Saved data entries:
+++++

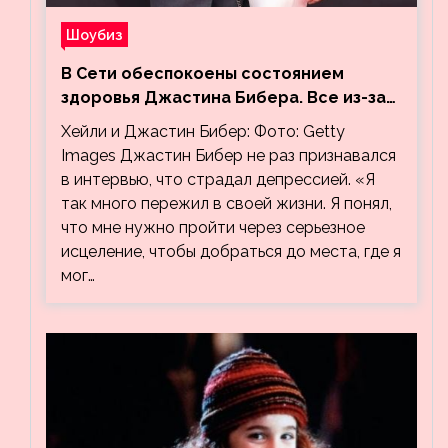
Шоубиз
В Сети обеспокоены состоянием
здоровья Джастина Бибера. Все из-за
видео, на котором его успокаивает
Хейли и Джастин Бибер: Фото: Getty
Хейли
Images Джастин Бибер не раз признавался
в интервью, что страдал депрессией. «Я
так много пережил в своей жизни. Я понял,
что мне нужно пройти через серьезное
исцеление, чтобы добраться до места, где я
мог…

+++++

Exercise instructions: Each line in the records above should be reproduced exactly; images are not copied.

Exercise response:
Шоубиз
В Сети обеспокоены состоянием
здоровья Джастина Бибера. Все из-за
видео, на котором его успокаивает
Хейли и Джастин Бибер: Фото: Getty
Хейли
Images Джастин Бибер не раз признавался
в интервью, что страдал депрессией. «Я
так много пережил в своей жизни. Я понял,
что мне нужно пройти через серьезное
исцеление, чтобы добраться до места, где я
мог…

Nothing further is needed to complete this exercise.